Blog: Remembering the courage of the Tunnel Tigers

Alasdair Bachell, SSE Heritage Archivist

Many of us take electricity for granted but this week provides an opportunity to pause and reflect on the courage of those workers who helped build the infrastructure that powers our homes today.

It’s why SSE is commemorating the  60th anniversary of the Lednock Tunnel Tigers who dug and blasted their way through the hills at St Fillans, Perthshire,  setting a world record for tunnelling while working on our pioneering Hydro-Electric schemes.
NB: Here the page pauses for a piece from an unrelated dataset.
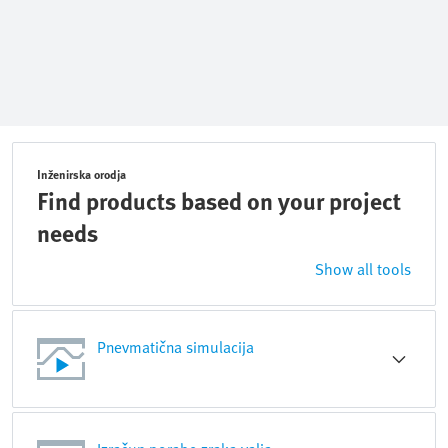
Inženirska orodja
Find products based on your project
needs
Show all tools
Pnevmatična simulacija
The dig took place between October 20 and 27 1955, with three crews of 14 men working eight hour shifts to clear over 557 feet (170m) of rock in just seven days, creating part of a tunnel system that would eventually provide water to St Fillans power station. To put that distance in perspective that’s more than the height of Blackpool Tower - which stands at 518ft (158m).

Such work undertaken in the 1930s to 1960s by men of all nationalities to bring hydro power to Scotland was often dangerous, sometimes, tragically resulting in men losing their lives or suffering life changing injuries.

And nowhere is this more graphically illustrated than from an account written by a Glasgow Weekly Herald reporter as he descended into the tunnel being created at Loch Ericht in 1936:

“The staccato bark of the drills became louder. My boots were heavy with mud and the air vibrated. The atmosphere grew heavier with sulphur fumes…Then we came upon the borers suddenly. The noise was appalling…it was an all enveloping, all encompassing racket, in which sensation was drowned for the first few minutes….

“It takes the borers several hours to finish the drilling. That done they take down the electric fittings, clear away all their gear, put a stick of gelignite in each hole, retire at least 800 feet, then blow the fuses. The resultant explosion can be heard on the surface more than a mile away.”

Advances in drilling techniques and improved training over the next 20 years would increase the speed of tunnelling, but ultimately it was the very same methods that would allow the Tunnel Tigers to break the rock tunnelling speed world record.

The working conditions in the tunnels would have been very poor; dark, cramped, filled with fumes and noise. The work was dangerous and on occasion proved fatal. Outside the tunnel the wet, windy and bitterly cold Highland weather was there to meet the miners.

The benefit of this was that the pay was far higher than the men would expect working elsewhere. The miners at St Fillans could expect around £5 a week, but for breaking the record the men were given pay of £60 and a £20 bonus, a huge sum of money at the time.

The promise of large bonuses encouraged huge numbers of labourers to work on the hydro schemes, and there was a good amount of friendly rivalry between tunnelling teams to see who could dig through their section quickest.

60 years on and the tunnels are still being used; a true testament to the work of the men who built them.